Here, unadulterated Asian flavours shine proudly. After all, where else can you find an ice cream shop in this big apple that offers delectable treats with such heavy emphasis on the flavors of the Far East?
15. Tipsy Scoop
Ice cream making runs in the blood of Tipsy Scoop owner Melissa Tayss. In fact, her great, great, great grandfather was probably one of the first to bring ice cream from his small mountaintop town of Picinisco, Italy, to Glasgow, Scotland in the 1800s. But Melissa has taken this idea of ice cream to a whole new level by blending artisanal, hand-crafted ice cream and with liquor and other perfectly mixed cocktail concoctions – which thus explains the brand name.
We’re talking about real booze – Red velvet ice cream infused with cake vodka, crème de cacao and cherry liquor and Chocolate ice cream mixed together with crunchy salty pretzels and infused with Brooklyn Brewery’s stout. This is one perfect way to get high, without getting too high.

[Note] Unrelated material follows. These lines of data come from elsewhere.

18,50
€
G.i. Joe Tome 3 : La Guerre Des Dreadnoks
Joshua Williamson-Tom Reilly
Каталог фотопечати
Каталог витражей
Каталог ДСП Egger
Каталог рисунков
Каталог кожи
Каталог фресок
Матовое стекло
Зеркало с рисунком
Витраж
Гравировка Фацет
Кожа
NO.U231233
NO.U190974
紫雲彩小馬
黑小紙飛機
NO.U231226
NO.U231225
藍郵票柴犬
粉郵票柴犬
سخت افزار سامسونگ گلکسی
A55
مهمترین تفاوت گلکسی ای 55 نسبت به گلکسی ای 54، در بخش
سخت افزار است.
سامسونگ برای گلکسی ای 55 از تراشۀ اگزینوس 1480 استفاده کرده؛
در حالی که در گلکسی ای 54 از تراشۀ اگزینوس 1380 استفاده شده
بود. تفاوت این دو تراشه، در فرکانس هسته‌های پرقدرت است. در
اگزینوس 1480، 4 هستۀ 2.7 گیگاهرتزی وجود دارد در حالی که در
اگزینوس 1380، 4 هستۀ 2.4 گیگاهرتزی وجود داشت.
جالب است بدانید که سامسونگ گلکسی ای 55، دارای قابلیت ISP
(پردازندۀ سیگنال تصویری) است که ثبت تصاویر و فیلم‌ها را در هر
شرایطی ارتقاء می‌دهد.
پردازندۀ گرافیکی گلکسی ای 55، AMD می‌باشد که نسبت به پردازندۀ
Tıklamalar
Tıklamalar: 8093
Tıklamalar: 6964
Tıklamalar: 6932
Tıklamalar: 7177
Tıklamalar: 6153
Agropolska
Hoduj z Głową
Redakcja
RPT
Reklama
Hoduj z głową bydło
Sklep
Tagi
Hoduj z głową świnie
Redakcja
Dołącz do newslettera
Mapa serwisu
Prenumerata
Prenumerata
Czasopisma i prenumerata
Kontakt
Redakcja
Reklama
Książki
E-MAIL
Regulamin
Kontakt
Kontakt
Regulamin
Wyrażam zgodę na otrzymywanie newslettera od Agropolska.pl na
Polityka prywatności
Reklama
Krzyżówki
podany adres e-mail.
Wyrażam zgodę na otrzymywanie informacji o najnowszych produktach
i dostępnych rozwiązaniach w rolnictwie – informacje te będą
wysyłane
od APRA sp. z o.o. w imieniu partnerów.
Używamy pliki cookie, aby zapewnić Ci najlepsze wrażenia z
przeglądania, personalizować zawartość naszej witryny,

Having worked in some of the best kitchens in the country, Nick Morgenstern brings his skills and intellectual knowledge in classic pastry to this retro-looking ice cream parlor. In addition to being eggless, the ice cream here is known for its lower butterfat and sugar content, resulting in intensified tastes and flavors.
There is an extensive range of unconventional, avant-garde flavors such as Fernet Black Walnut, Green Tea Pistachio, Durian Banana and five different types of chocolate flavors, – every scoop here embodies an experimental spirit and creative intelligence. Morgenstern’s also collaborates with other renowned chefs to offer equally decadent sundae creations.